## About this task
Show all the lines in the data below that include the word "einer".

======== Provided records

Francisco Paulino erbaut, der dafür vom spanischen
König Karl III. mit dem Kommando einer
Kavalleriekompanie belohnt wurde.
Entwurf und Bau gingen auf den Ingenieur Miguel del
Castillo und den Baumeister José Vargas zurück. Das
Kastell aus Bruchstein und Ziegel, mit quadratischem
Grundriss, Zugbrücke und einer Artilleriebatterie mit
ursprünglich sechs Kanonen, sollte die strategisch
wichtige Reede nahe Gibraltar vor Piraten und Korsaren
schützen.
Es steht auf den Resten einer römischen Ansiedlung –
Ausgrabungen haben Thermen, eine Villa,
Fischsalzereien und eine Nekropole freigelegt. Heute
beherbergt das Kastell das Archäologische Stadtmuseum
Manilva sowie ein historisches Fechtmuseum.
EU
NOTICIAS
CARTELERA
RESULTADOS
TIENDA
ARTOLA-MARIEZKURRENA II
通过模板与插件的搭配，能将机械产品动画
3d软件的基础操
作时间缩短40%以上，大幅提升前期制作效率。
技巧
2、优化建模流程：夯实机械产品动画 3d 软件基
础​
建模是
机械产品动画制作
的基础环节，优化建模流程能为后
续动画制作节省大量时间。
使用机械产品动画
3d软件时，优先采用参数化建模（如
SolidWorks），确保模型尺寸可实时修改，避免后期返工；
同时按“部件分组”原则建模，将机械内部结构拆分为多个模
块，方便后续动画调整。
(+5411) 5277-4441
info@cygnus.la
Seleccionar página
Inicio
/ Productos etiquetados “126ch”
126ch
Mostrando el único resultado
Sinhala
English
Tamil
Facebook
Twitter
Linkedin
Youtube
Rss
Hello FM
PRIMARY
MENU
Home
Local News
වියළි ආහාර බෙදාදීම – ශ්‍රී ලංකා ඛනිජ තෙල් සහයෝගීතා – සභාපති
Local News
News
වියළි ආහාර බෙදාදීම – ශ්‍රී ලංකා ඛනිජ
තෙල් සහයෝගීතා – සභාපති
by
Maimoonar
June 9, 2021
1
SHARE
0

================

## Response to the task
König Karl III. mit dem Kommando einer
Grundriss, Zugbrücke und einer Artilleriebatterie mit
Es steht auf den Resten einer römischen Ansiedlung –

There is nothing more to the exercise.